Oh boy. I’ll be honest, as soon as I wrote this post title, I regretted it.
For the last decade or so, predicting real estate has been a bit of a chump’s game.
If I had a dollar for every time an economist, business magazine or bank predicted the collapse of the Canadian real estate market, I would have enough money to buy a detached home in Toronto. Well, I would have, if the price of detached homes hadn’t risen by 11.8% in the last 12 months alone.
Still, I admire those people who have the confidence, year after year, to come up with predictions about where the real estate market is going. In particular, I admire their resilience to do it again the following year when they were spectacularly wrong.
One of the best examples of this is the magazine Canadian Business. I’ve had a subscription to the magazine for years. I recently went through some old issues and took a picture of the cover from February, 2013.
As many of you recall, 2013 was not, in fact, the year that Canadian real estate plummeted by 20%.
As a Realtor with the Toronto Real Estate Board, the detailed data I have access to is for the GTA. When I looked at what had happened in 2013, I saw this.
Instead of plummeting 20%, it went up 9% in the GTA. As for staying down for years, well, the average sale price, across all types of homes, is up over 20% since February, 2013.
So why am I jumping into the prediction game if it is such a difficult thing to get right?

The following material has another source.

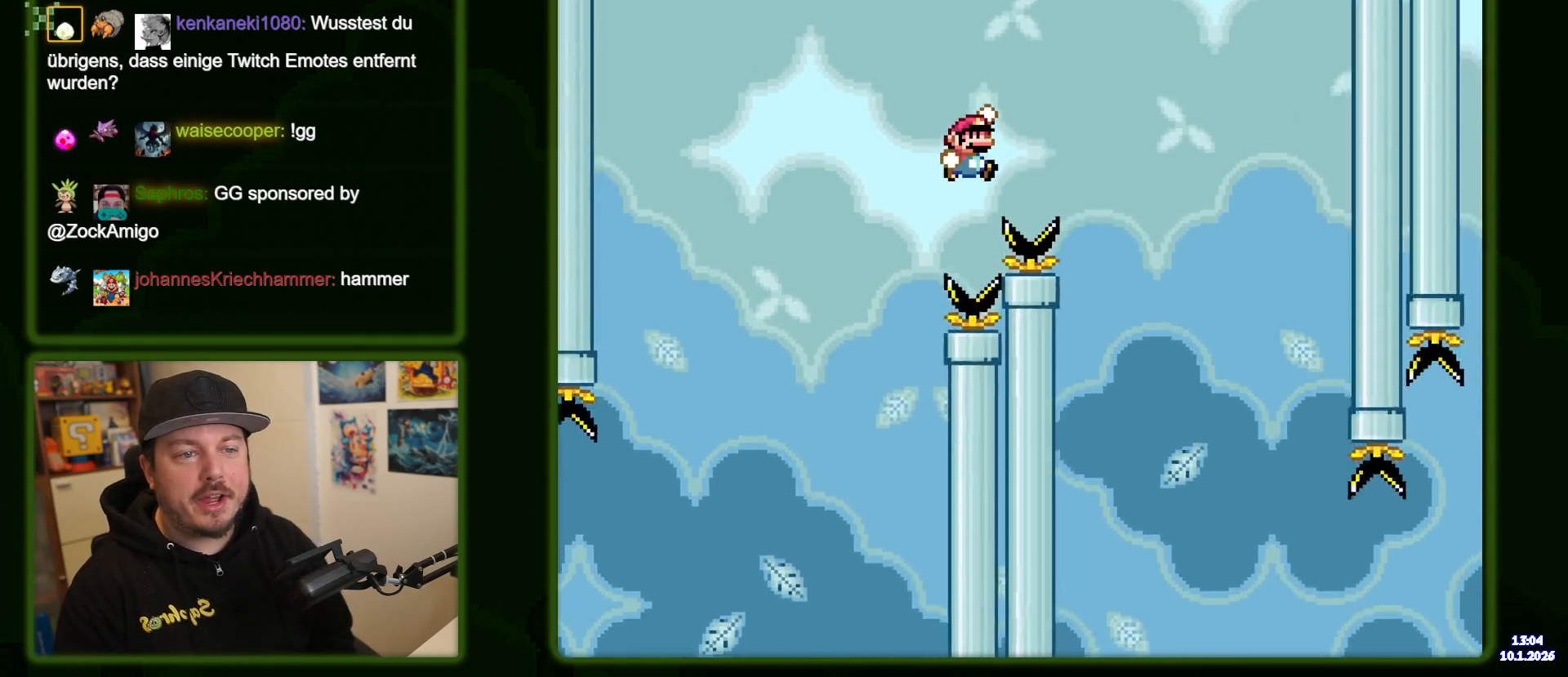
{"dt_ms": 1000, "buttons": ["Y", "DPAD_RIGHT"], "events": [[417, "DPAD_RIGHT", "up"], [784, "B", "up"], [900, "DPAD_RIGHT", "down"]]}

I’m giving my prediction on what will happen to the real estate market this year because it matters to my clients. Whether it is a client I help buy a semi-detached home in Toronto, a client I help sell a condo in Mississauga, a client I help find an investment property in Brampton – it matters what happens to the real estate market.
So here’s my prediction, short and sweet.

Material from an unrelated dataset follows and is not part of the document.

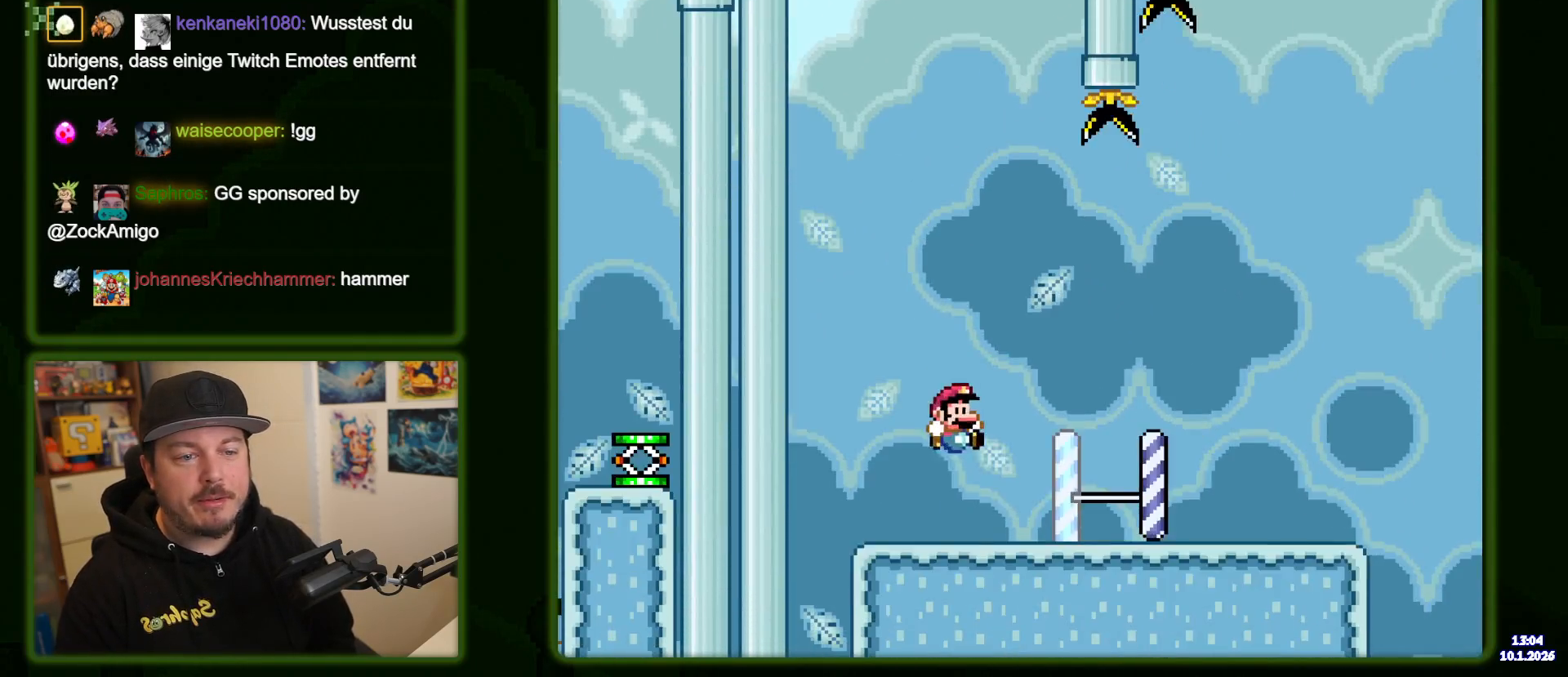
{"dt_ms": 500, "buttons": ["Y", "DPAD_RIGHT"], "events": [[250, "DPAD_RIGHT", "up"], [317, "DPAD_RIGHT", "down"]]}
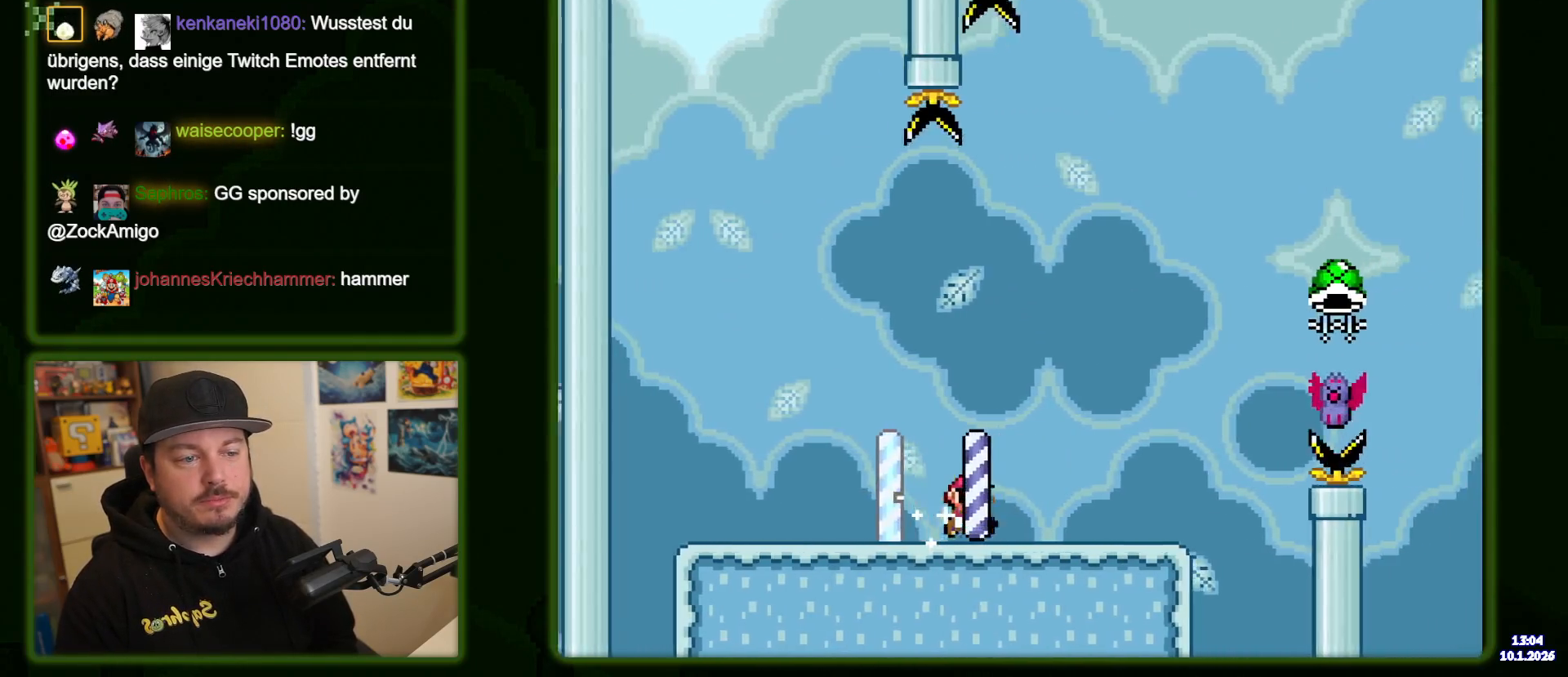
{"dt_ms": 500, "buttons": ["B", "Y", "DPAD_RIGHT"], "events": [[67, "Y", "up"], [184, "Y", "down"], [217, "B", "down"]]}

Across the GTA, housing prices will continue to rise. Semi-detached homes will see the biggest average price increase as the increasing unaffordability of detached homes pushes buyers down the property ladder. Condos will absorb the lower budget buyers and see modest (under 5%) gain over the year. As mortgage rates rise by small amounts (up half a percent this year), some buyers will postpone their purchase until they can better afford what they want, keeping rental rates steady.
There. I promise to update you in a year and see how I did. Unless I’m horribly wrong, in which case I will delete this post and deny ever writing it.
Regardless of what happens to the real estate market this year, my focus with clients is on making sure their real estate has the right fundamentals to do well in any market. If you or someone you like needs help with real estate, I’d love to be responsible for what comes next.
Regards,
Jeff
Good article, and thanks for the Canadian Business flashback, Jeff. Not only did CB get it wrong in predicting the future of the Canadian real estate market in 2013, but they also got it wrong about Blackberry 10 (flop) and Tim Hortons (ended ’13 at $58/share and merged with Burger Kind in Dec. ’14 @ $85/share).
However, perhaps the CB prediction came a bit too early. Canada faces strong economic headwinds due to the collapse in commodities prices, and our dollar has reached 13-year lows against the US Greenback. We’re importing inflation due to a devaluation in our dollar, yet our own central bank is powerless to raise interest rates to prop up our dollar in such a challenging economic environment. Not to mention that there are few tools left to trigger economic stimulus in the proverbial economic tool chest.
I predict 2016 will be a time of great economic challenges for Canada’s economy and regional real estate markets nationwide. The real estate downturn in Western Canada (due to falling oil prices) could result contagion to markets that have been more resilient to a downturn, such as Vancouver and Toronto. Speaking of which, it’s been speculated that much of the rise in housing prices in the former has been due to Chinese nationals looking for a safe place to ‘park’ their money offshore. With China’s economy facing growth challenges, and Chinese stock markets well into bear-market territory, the ongoing influence on Vancouver’s housing prices by Chinese buyers could be greatly diminished.
In light of the foreign and domestic economic headwinds facing our country, I would speculate that those looking to sell their home, do so in haste. The days of watching your property appreciate in value (on paper anyway) may be coming to an end.